Rating: 2 out of 5.

Mack & Rita is like a body-swap comedy, only with an air of self-fulfillment and confused messaging about old age. How exactly does one squander the indomitable talents of this terrific ensemble cast, let alone the lead stars both playing each other, Diane Keaton and Elizabeth Lail? Co-written by Madeline Walter and Paul Welsh (Trent in CW’s Crazy Ex-Girlfriend), and directed by Katie Aselton (Black Rock), Mack & Rita is too saccharine and childish to hit the mark. However, when it works, I had a smile on my face, even fleetingly. 

For her entire life, Mack (Lail, Netflix’s You, Countdown) has felt like an old woman in a young body. Raised by her awesome grandma, Mack is now a bit aimless in the interim between her first semi-successful book as a writer, and the mounting pressure she is putting on herself for a follow-up. “No one reads anymore,” her agent insists, shortly after announcing that her newest book proposal has been rejected.
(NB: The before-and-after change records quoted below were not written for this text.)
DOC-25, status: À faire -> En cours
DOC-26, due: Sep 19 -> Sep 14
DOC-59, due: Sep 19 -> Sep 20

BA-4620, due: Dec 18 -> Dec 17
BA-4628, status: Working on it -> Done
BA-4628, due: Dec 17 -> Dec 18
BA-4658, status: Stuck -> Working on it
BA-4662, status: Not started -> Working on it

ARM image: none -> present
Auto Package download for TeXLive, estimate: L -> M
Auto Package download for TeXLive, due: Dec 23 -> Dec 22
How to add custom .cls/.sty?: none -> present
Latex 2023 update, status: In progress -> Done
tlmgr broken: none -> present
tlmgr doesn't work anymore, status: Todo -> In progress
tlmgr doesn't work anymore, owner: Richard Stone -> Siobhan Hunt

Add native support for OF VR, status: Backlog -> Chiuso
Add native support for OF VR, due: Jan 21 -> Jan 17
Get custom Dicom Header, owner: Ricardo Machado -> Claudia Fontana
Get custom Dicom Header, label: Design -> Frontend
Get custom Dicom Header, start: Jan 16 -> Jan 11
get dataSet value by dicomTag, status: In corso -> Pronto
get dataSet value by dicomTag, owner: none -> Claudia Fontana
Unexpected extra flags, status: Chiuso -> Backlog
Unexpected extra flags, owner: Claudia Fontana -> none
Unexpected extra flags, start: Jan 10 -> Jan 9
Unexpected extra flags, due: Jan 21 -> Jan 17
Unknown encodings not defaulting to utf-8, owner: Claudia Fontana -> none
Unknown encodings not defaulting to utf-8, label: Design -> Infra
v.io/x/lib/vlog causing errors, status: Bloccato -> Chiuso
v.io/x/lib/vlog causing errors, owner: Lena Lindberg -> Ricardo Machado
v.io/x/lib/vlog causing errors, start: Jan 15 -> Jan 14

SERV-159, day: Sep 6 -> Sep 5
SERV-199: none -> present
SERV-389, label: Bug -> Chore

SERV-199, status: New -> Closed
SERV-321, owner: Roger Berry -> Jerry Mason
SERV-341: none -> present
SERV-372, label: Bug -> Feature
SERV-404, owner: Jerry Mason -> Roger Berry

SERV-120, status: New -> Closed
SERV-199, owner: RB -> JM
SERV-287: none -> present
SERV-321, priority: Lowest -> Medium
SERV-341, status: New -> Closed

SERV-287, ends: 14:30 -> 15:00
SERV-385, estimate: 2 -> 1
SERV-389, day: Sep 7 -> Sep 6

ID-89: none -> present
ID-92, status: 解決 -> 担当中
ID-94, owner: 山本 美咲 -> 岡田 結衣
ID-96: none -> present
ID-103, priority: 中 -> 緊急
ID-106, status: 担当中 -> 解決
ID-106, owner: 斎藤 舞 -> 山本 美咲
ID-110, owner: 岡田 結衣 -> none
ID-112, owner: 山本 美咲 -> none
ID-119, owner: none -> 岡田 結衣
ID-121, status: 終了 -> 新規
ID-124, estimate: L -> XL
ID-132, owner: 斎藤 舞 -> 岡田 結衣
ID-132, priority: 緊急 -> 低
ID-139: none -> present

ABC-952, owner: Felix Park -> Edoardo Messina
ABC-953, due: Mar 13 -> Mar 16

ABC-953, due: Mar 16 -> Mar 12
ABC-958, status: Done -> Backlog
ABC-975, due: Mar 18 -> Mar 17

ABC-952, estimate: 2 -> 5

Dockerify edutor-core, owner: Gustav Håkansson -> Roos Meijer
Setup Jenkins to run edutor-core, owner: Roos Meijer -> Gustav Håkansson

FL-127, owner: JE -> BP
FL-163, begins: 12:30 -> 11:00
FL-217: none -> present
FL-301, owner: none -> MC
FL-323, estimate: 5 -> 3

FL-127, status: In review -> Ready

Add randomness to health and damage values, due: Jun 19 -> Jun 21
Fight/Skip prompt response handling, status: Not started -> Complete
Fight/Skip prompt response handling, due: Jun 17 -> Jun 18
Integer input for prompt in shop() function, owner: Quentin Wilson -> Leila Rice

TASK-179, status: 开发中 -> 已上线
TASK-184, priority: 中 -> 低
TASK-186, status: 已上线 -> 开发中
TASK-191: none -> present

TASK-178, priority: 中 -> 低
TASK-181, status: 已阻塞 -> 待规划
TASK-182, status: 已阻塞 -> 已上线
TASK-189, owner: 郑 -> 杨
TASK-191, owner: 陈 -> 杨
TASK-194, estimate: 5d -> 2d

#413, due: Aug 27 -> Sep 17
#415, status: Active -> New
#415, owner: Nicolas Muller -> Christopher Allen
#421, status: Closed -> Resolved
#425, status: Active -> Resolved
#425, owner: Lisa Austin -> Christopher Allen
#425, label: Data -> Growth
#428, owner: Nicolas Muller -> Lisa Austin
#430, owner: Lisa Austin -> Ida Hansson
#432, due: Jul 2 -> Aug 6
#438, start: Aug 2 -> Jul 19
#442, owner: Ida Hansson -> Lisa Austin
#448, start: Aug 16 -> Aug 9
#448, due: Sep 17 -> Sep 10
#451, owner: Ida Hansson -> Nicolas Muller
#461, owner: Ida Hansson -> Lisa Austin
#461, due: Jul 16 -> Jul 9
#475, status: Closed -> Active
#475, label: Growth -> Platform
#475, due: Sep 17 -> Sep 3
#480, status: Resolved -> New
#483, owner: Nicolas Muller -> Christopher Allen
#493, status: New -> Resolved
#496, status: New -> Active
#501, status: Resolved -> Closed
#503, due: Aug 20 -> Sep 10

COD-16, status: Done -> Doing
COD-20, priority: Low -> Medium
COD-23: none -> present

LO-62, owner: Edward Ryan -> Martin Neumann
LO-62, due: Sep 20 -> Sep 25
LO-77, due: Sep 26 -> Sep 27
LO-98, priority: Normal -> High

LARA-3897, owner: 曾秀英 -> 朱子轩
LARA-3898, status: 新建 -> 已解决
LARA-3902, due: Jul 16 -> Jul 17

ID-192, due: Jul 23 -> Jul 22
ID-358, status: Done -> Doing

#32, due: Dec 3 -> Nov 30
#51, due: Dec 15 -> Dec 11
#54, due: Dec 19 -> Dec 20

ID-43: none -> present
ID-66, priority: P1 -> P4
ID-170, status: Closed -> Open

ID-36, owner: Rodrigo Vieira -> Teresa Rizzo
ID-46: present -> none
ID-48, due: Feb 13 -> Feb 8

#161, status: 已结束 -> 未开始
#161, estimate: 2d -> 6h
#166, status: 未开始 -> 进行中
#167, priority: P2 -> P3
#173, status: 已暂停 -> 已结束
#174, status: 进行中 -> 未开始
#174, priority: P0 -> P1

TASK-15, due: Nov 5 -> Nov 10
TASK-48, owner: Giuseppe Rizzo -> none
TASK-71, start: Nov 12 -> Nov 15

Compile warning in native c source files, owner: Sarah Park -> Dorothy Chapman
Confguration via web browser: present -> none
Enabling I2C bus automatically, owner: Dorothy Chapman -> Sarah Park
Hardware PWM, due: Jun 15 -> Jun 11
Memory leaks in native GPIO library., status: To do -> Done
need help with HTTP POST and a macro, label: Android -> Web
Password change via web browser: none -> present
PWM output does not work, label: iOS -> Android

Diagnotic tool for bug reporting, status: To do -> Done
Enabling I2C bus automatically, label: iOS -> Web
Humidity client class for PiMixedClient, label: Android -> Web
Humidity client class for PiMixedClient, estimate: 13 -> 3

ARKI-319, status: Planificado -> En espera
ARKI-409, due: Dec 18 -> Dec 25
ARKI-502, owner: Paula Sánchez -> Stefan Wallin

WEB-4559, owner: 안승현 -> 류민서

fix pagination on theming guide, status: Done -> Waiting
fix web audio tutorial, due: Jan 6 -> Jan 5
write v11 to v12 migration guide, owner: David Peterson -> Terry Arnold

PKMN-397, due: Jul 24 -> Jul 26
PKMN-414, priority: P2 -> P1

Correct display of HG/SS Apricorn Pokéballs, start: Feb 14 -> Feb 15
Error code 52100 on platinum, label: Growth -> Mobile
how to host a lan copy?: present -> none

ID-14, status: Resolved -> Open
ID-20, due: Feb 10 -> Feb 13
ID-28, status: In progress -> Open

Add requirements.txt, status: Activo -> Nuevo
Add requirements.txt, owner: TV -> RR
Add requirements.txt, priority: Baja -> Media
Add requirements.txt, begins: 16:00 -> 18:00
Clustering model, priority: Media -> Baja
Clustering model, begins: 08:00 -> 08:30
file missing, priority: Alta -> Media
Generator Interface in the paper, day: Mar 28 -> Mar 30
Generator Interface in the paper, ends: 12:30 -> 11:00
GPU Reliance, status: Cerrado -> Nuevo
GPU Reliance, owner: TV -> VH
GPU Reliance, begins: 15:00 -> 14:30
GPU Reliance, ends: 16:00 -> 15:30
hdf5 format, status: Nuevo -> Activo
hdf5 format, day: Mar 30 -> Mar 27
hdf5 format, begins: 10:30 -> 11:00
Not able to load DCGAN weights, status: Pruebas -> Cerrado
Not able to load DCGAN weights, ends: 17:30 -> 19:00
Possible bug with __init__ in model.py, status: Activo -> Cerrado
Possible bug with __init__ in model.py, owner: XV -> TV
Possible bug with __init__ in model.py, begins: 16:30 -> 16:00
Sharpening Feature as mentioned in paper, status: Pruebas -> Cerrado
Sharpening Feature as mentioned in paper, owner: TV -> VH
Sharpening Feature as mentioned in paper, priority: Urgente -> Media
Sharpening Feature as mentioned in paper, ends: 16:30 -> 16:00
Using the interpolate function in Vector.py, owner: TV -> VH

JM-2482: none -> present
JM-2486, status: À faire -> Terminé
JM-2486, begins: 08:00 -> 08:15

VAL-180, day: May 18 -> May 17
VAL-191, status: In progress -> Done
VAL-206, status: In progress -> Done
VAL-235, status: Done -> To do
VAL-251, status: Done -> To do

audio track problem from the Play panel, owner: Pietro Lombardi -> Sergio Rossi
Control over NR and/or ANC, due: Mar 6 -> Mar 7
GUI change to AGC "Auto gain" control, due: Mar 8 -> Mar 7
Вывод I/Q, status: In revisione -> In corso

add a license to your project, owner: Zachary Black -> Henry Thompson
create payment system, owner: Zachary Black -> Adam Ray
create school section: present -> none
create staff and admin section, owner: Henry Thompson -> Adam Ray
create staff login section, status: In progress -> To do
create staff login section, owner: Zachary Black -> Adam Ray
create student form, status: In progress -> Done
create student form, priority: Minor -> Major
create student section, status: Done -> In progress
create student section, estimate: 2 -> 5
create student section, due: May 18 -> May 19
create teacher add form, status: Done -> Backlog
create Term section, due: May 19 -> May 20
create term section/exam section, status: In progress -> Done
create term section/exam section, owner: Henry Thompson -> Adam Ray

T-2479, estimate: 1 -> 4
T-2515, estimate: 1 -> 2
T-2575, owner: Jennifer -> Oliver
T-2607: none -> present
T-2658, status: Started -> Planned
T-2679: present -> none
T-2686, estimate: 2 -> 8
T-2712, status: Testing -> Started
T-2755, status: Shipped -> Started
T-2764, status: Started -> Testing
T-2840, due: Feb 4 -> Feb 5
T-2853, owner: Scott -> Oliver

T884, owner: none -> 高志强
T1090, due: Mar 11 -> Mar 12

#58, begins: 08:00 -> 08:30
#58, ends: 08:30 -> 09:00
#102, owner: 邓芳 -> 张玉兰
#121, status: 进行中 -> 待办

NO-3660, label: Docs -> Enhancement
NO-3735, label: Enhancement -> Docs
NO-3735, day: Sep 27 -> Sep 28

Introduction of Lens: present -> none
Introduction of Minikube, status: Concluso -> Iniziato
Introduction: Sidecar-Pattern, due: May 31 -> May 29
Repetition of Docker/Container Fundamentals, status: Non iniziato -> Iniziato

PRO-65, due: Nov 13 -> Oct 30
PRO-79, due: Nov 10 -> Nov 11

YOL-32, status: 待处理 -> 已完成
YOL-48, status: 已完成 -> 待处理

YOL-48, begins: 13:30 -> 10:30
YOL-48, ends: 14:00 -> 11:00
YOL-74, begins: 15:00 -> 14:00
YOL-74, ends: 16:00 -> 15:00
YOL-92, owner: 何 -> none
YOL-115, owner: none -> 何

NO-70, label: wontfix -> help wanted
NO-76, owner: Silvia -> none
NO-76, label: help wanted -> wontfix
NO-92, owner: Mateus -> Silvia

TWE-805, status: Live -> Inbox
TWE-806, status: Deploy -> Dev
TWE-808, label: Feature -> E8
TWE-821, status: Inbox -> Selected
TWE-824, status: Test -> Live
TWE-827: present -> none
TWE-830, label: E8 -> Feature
Attending the bachelorette party for her bestie, Carla (Taylour Paige, Zola, Sharp Stick), may be just the thing Mack needs to get out of her funk. Mack leaves her charming little dog, Cheesy, with adorkably sweet Jack (Dustin Milligan, Shark Night 3D, Schitt’s Creek), her hot neighbor, and heads off for Palm Springs!

Mack doesn’t really gel with the rest of Carla’s friends. When they arrive in Palm Springs, Mack is more obsessed with the vintage clothes in the closets than her actual trip. She observes that old people have things figured out, spotting two gals eating toast and laughing together. Before long, the crew settles in for a long day of fun in the sun. Carla gives Mack permission to go off and do her own thing after Mack spots Luka’s Blessed Be Past Life Regression over near the beach. What she hopes will be a calm and spiritual visit ends up changing her life forever. Guru Luka (Simon Rex, Red Rocket, Scary Movie 3) muses that “Mercury must be in Gatorade,” and offers up mumbo jumbo about revisiting one’s past life. At the conclusion of the tanning booth-set procedure, Mack awakens in the body of her 70-year-old self, now played by Diane Keaton (Something’s Gotta Give, Mad Money)! 

From this point is when the real comedy should be at play, but Mack in her new body barely seems phased to the level a normal person would. She had adoration for her elders anyway, so why would she be opposed to literally becoming one? Mack manages to convince Carla of her identity, but for everyone else, she now becomes simply Mack’s Aunt Rita. Under the guise of an apartment swap, Rita claims that Mack is using Rita’s place as her own personal writer’s retreat. A romance is hatched between Jack and Rita, and it seems that Mack can finally live true to her own veritable tastes as Rita fits in with all the elderly ladies (including the legendary Loretta Divine of Urban Legend fame), and manages to obtain sponsors that Mack never could! Still, Rita tirelessly tries to find a way to transform back to her younger self to end the charade once and for all.

The issue here is not that Mack & Rita is truly an awful, trash film. Rather, it has so much potential with a zany premise and a cast ready to gobble up whatever is thrown their way that it only serves to make what is delivered significantly more underwhelming than one would anticipate. The story never accounts for much personal growth for Mack, content to bask in the rom-com vibes by matching up Diane Keaton with Dustin Milligan. There is minimal conflict and an unsatisfying conclusion overall, but some fun is had with the occasional chuckle, or the interestingly-matched chemistry between Keaton and Milligan. I couldn’t shake the feeling that something was missing, but I have no doubt Mack & Rita will find its audience that shall delight in wig-burning mishaps and jumbo shrimp party mixers! 

Mack & Rita skips 40 years ahead when it debuts in theaters on Friday, August 12th.